Ia mengatakan, penahanan ini berdasarkan surat perintah Kepala Kejaksaan Tinggi Sulawesi Selatan Nomor: Print-412/R.4.5/Fd,1/07/2017 tanggal 10 Juli 2017 selama 20 hari ke depan.

Tugas menyebut, tersangka Muh Sabri dalam kapasitasnya sebagai Asisten I Bidang Pemerintaha Pemerintah Kota Makassar seolah-olah mengatasnamakan Pemerintah Kota Makassar dalam memfasilitasi penyewaan lahan negara tersebut.

Sewa lahan negara dilakukan oleh PT Pembangunan Perumahan (PP) kepada dua tersangka lainnya yang sudah ditahan yakni Jayanti Ramli (JR) berperan sebagai pemilik lahan dan Rusdin selaku penerima pembayaran sewa lahan.

"Jadi tersangka MS ini seolah-olah bertindak atas nama Pemerintah Kota Makassar. Nanti kita lihat proses pembuktiannya di pengadilan, apakah akan menyeret tersangka lainnya atau bagaimana. Tapi kita rampungkan dulu ini kasusnya," katanya.

Sebelumnya, kasus ini bergulir di Kejaksaan Tinggi Sulawesi Selatan setelah pelaksana pekerjaan PT PP melakukan pelaporan atas penyewaan lahan negara seluas 19.999 meter persegi pada 2015.

Kasi Penerangan dan Hukum Kejati Sulsel, Salahuddin mengaku tindak pidana korupsi bermula pada saat penutupan akses jalan di atas tanah negara di Kelurahan Buloa, Kecamatan Tallo, Kota Makassar, 2015.

Tersangka Jayanti dan Rusdin mengakui memiliki surat garapan pada 2003 atas tanah negara yang merupakan akses ke proyek pembangunan Makassar New Port (MNP).

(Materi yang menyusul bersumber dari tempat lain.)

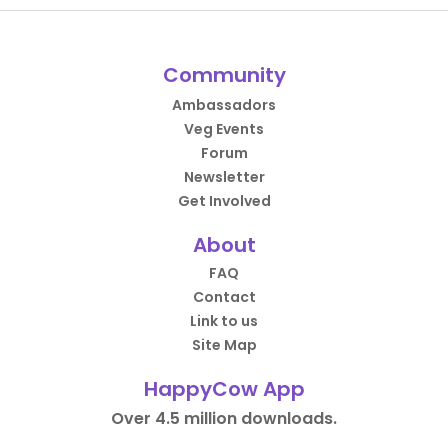
Community
Ambassadors
Veg Events
Forum
Newsletter
Get Involved
About
FAQ
Contact
Link to us
Site Map
HappyCow App
Over 4.5 million downloads.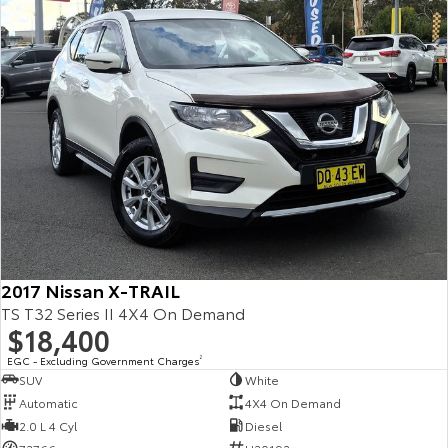
Kluger
Fortuner
Explore
Explore
Our Stock
Our Stock
Landcruiser Prado
LandCruiser 300
Explore
Explore
Our Stock
Our Stock
2017 Nissan X-TRAIL
Utes & Vans
TS T32 Series II 4X4 On Demand
$18,400
HiLux
LandCruiser 70
EGC - Excluding Government Charges
2
Explore
Explore
SUV
White
Automatic
4X4 On Demand
Our Stock
Our Stock
2.0 L 4 Cyl
Diesel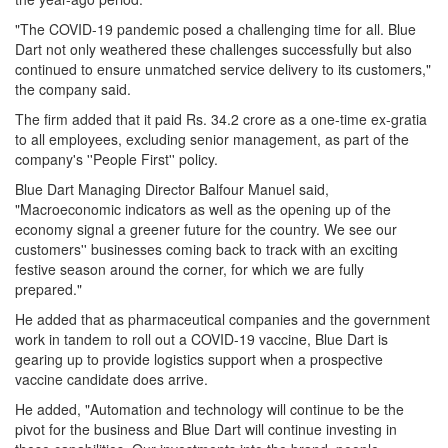
"The COVID-19 pandemic posed a challenging time for all. Blue
Dart not only weathered these challenges successfully but also
continued to ensure unmatched service delivery to its customers,"
the company said.
The firm added that it paid Rs. 34.2 crore as a one-time ex-gratia
to all employees, excluding senior management, as part of the
company's ''People First'' policy.
Blue Dart Managing Director Balfour Manuel said,
"Macroeconomic indicators as well as the opening up of the
economy signal a greener future for the country. We see our
customers'' businesses coming back to track with an exciting
festive season around the corner, for which we are fully
prepared."
He added that as pharmaceutical companies and the government
work in tandem to roll out a COVID-19 vaccine, Blue Dart is
gearing up to provide logistics support when a prospective
vaccine candidate does arrive.
He added, "Automation and technology will continue to be the
pivot for the business and Blue Dart will continue investing in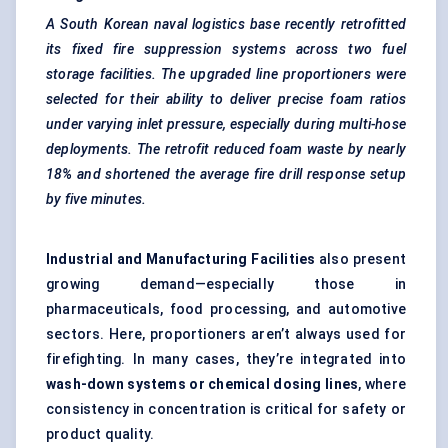
A South Korean naval logistics
base recently retrofitted
its fixed fire suppression systems across two fuel
storage facilities. The upgraded line proportioners were
selected for their ability to deliver precise foam ratios
under varying inlet pressure, especially during multi-hose
deployments. The retrofit reduced foam waste by nearly
18% and shortened the average fire drill response setup
by five minutes.
Industrial and Manufacturing Facilities
also present
growing demand—especially those in
pharmaceuticals, food processing, and automotive
sectors. Here, proportioners aren’t always used for
firefighting. In many cases, they’re integrated into
wash-down systems or chemical dosing lines
, where
consistency in concentration is critical for safety or
product quality.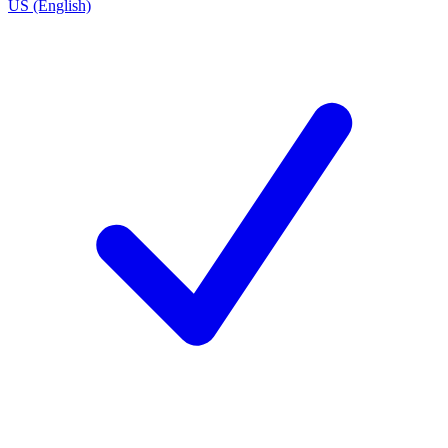
US (English)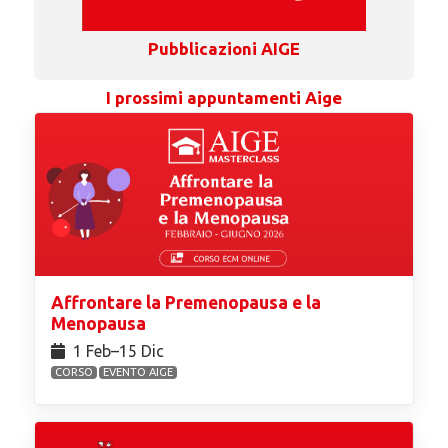
Pubblicazioni AIGE
I prossimi appuntamenti Aige
Affrontare la Premenopausa e la
Menopausa
1 Feb⁠–15 Dic
CORSO
EVENTO AIGE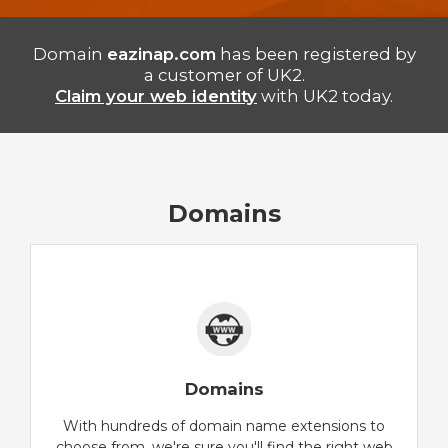
Domain
eazinap.com
has been registered by
a customer of UK2.
Claim your web identity
with UK2 today.
Domains
Domains
With hundreds of domain name extensions to
choose from, we're sure you'll find the right web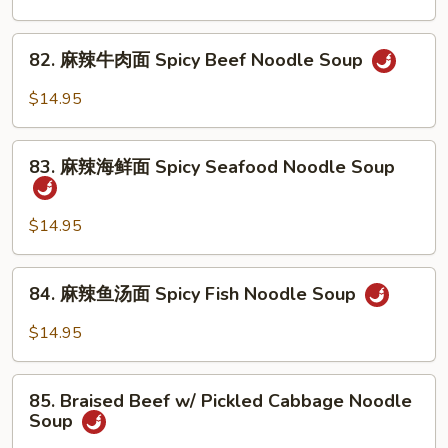
Noodle
腩
Soup
牛
82.
82. 麻辣牛肉面 Spicy Beef Noodle Soup
筋
麻
面
辣
$14.95
Braised
牛
Beef
肉
83.
&
面
83. 麻辣海鲜面 Spicy Seafood Noodle Soup
麻
Beef
Spicy
辣
Tendon
Beef
海
$14.95
Noodle
Noodle
鲜
Soup
Soup
面
84.
84. 麻辣鱼汤面 Spicy Fish Noodle Soup
Spicy
麻
Seafood
辣
$14.95
Noodle
鱼
Soup
汤
85.
面
85. Braised Beef w/ Pickled Cabbage Noodle
Braised
Soup
Spicy
Beef
Fish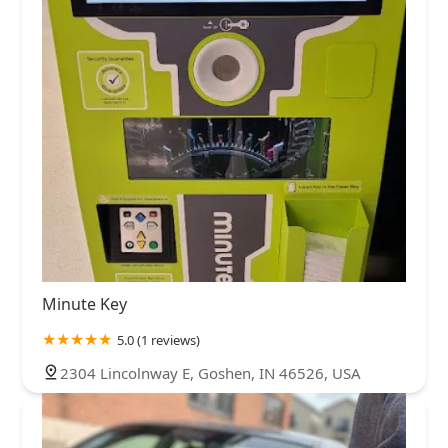
Minute Key
5.0 (1 reviews)
2304 Lincolnway E, Goshen, IN 46526, USA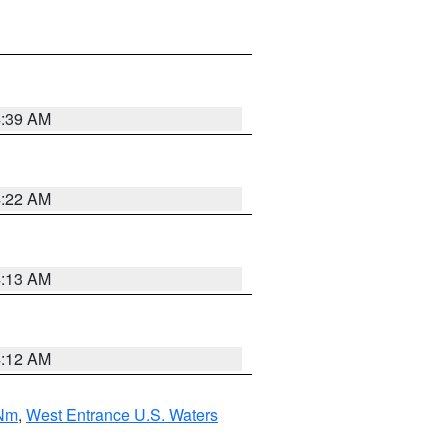
4:39 AM
4:22 AM
4:13 AM
4:12 AM
 Nm
,
West Entrance U.S. Waters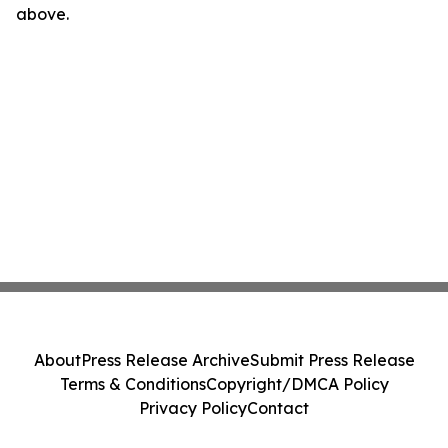
above.
About
Press Release Archive
Submit Press Release
Terms & Conditions
Copyright/DMCA Policy
Privacy Policy
Contact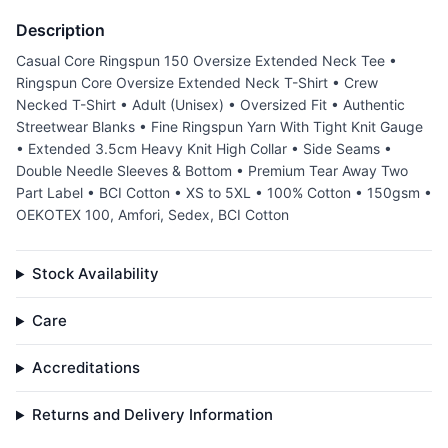
Description
Casual Core Ringspun 150 Oversize Extended Neck Tee •
Ringspun Core Oversize Extended Neck T-Shirt • Crew
Necked T-Shirt • Adult (Unisex) • Oversized Fit • Authentic
Streetwear Blanks • Fine Ringspun Yarn With Tight Knit Gauge
• Extended 3.5cm Heavy Knit High Collar • Side Seams •
Double Needle Sleeves & Bottom • Premium Tear Away Two
Part Label • BCI Cotton • XS to 5XL • 100% Cotton • 150gsm •
OEKOTEX 100, Amfori, Sedex, BCI Cotton
Stock Availability
Care
Accreditations
Returns and Delivery Information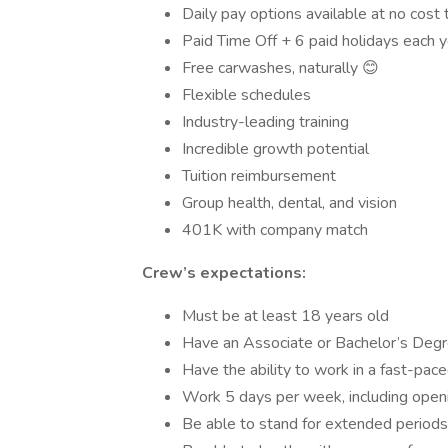
Daily pay options available at no cost 
Paid Time Off + 6 paid holidays each y
Free carwashes, naturally 😊
Flexible schedules
Industry-leading training
Incredible growth potential
Tuition reimbursement
Group health, dental, and vision
401K with company match
Crew’s expectations:
Must be at least 18 years old
Have an Associate or Bachelor’s Degr
Have the ability to work in a fast-pa
Work 5 days per week, including openin
Be able to stand for extended periods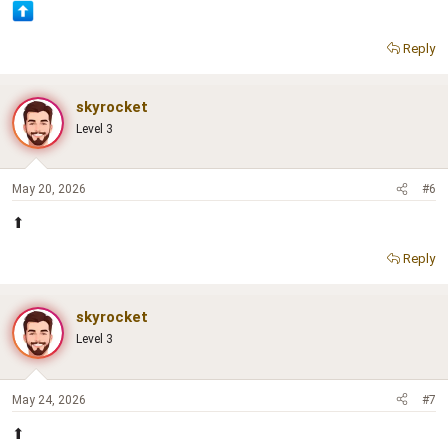
Reply
skyrocket
Level 3
May 20, 2026
#6
⬆
Reply
skyrocket
Level 3
May 24, 2026
#7
⬆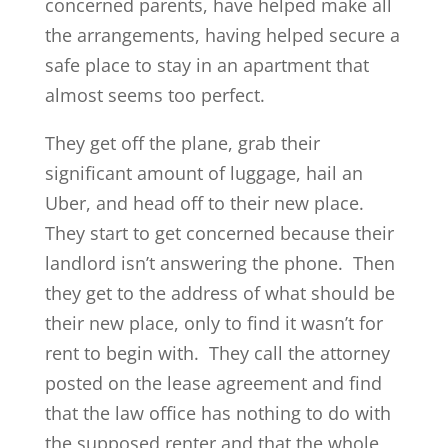
concerned parents, have helped make all
the arrangements, having helped secure a
safe place to stay in an apartment that
almost seems too perfect.
They get off the plane, grab their
significant amount of luggage, hail an
Uber, and head off to their new place.
They start to get concerned because their
landlord isn’t answering the phone. Then
they get to the address of what should be
their new place, only to find it wasn’t for
rent to begin with. They call the attorney
posted on the lease agreement and find
that the law office has nothing to do with
the supposed renter and that the whole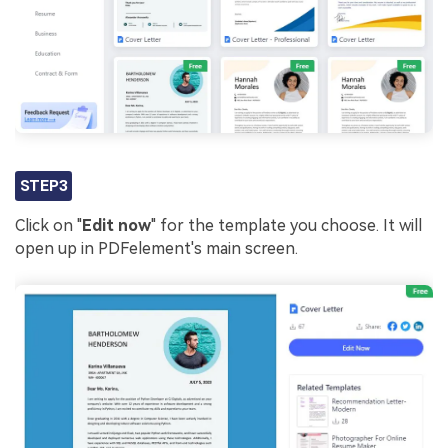
STEP3
Click on "
Edit now
" for the template you choose. It will
open up in PDFelement's main screen.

Atas dasar itu, tersangka Jayanti dan Rusdin dengan difasilitasi oleh Sabri yang bertindak seolah-olah atas nama pemerintah kota meminta dibayarkan uang sewa kepada PT PP selaku pelaksana pekerjaan.

Uang yang diminta sebesar Rp500 juta selama satu tahun dituangkan dalam perjanjian. Padahal diketahui bahwa surat garap yang dimiliki pada 2003 tersebut lokasinya masih berupa laut hingga 2013.